To combat any weaknesses or risks of food fraud, manufacturers should only select suppliers that they trust will consistently adhere to traceability requirements. By identifying every commodity, manufacturers can map their material supply chain inputs across all their procurement categories, and, ideally, trace every single product back to its origin.
Properly declaring allergens in products is another crucial process to avert product recall. Once a company has identified the potential allergens, and processed products according to its hazard analysis and critical control point (HACCP) system, it is responsible for ensuring the product is adequately packaged, labelled and stored. These procedures should include the accurate identification of all potential allergens.
Considering that someone goes to the hospital for a food allergy reaction every three minutes, it is troubling that undeclared allergens and ingredients are one of the main drivers behind product recalls. The United States Department of Agriculture (USDA) recently evaluated allergen-related recalls and found that they are usually caused by new food ingredients, new suppliers, the product in the wrong package or a misprinted food label.
Mislabeling can be easily controlled by an effective quality assurance department — it is essential to control labels at all parts of the process. Another good way to safeguard against mislabel recalls is to use automated vision inspection systems for labelling operations. Vision inspection systems capture 100 per cent of the product defects they are programmed to detect, eliminating the potential of mislabeled products reaching the consumer.
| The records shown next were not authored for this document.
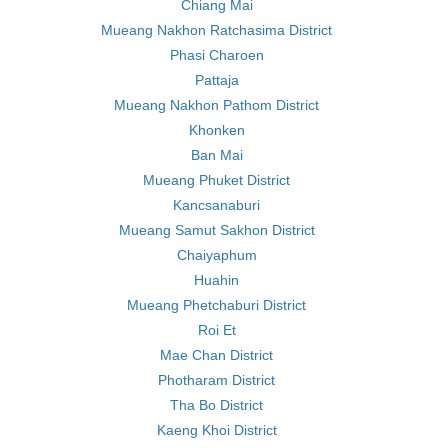
Chiang Mai
Mueang Nakhon Ratchasima District
Phasi Charoen
Pattaja
Mueang Nakhon Pathom District
Khonken
Ban Mai
Mueang Phuket District
Kancsanaburi
Mueang Samut Sakhon District
Chaiyaphum
Huahin
Mueang Phetchaburi District
Roi Et
Mae Chan District
Photharam District
Tha Bo District
Kaeng Khoi District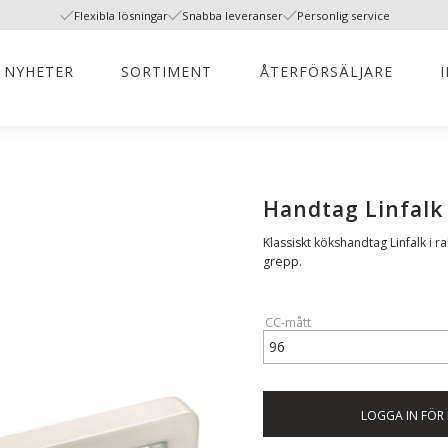
Flexibla lösningar
Snabba leveranser
Personlig service
NYHETER
SORTIMENT
ÅTERFÖRSÄLJARE
Handtag Linfalk 
Klassiskt kökshandtag Linfalk i
grepp.
CC-mått
LOGGA IN FÖR 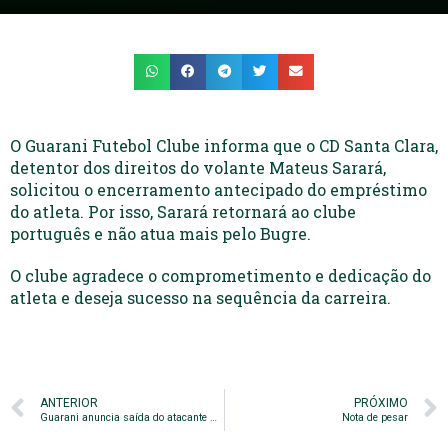
O Guarani Futebol Clube informa que o CD Santa Clara,
detentor dos direitos do volante Mateus Sarará,
solicitou o encerramento antecipado do empréstimo
do atleta. Por isso, Sarará retornará ao clube
português e não atua mais pelo Bugre.
O clube agradece o comprometimento e dedicação do
atleta e deseja sucesso na sequência da carreira.
ANTERIOR
PRÓXIMO
Guarani anuncia saída do atacante Deni Júnior
Nota de pesar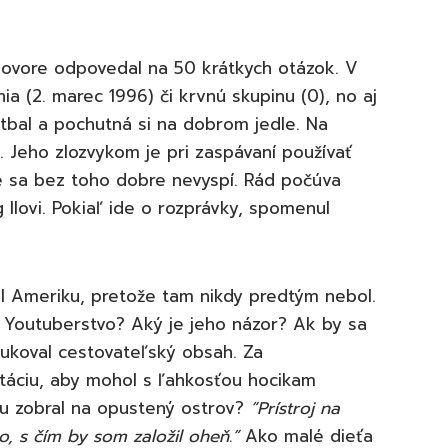
hovore odpovedal na 50 krátkych otázok. V
a (2. marec 1996) či krvnú skupinu (0), no aj
etbal a pochutná si na dobrom jedle. Na
. Jeho zlozvykom je pri zaspávaní používať
e sa bez toho dobre nevyspí. Rád počúva
Ilovi. Pokiaľ ide o rozprávky, spomenul
ívil Ameriku, pretože tam nikdy predtým nebol.
Youtuberstvo? Aký je jeho názor? Ak by sa
dukoval cestovateľský obsah. Za
rtáciu, aby mohol s ľahkosťou hocikam
ou zobral na opustený ostrov?
“
Prístroj na
čo, s čím by som založil oheň.”
Ako malé dieťa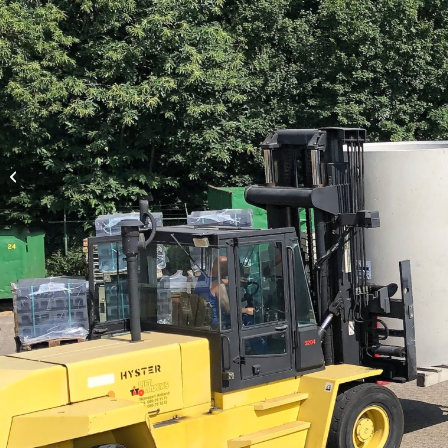
NEBOsept 5570.133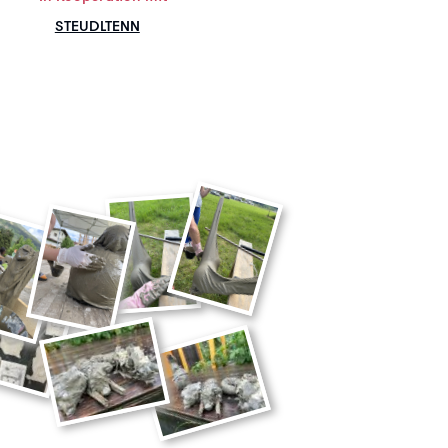
STEUDLTENN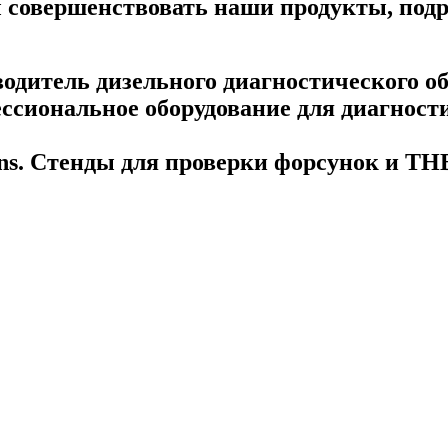
бы совершенствовать наши продукты, под
дитель дизельного диагностического об
сиональное оборудование для диагности
mens. Стенды для проверки форсунок и Т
The effects of recalls can be far-reaching, affecting everything from consumer health to brand confidence. With the increase in automation sophistication to boost productivity and profit margins, it is becoming more achievable to have a clear, set process in place throughout the whole production cycle.
However, even though manufacturers have manual and automated systems in place to check labelling and packaging, it isn’t 100 per cent fool-proof. It is up to the manufacturer to make sure that their product is up to standard, to make a profit and build reliable brands for customers.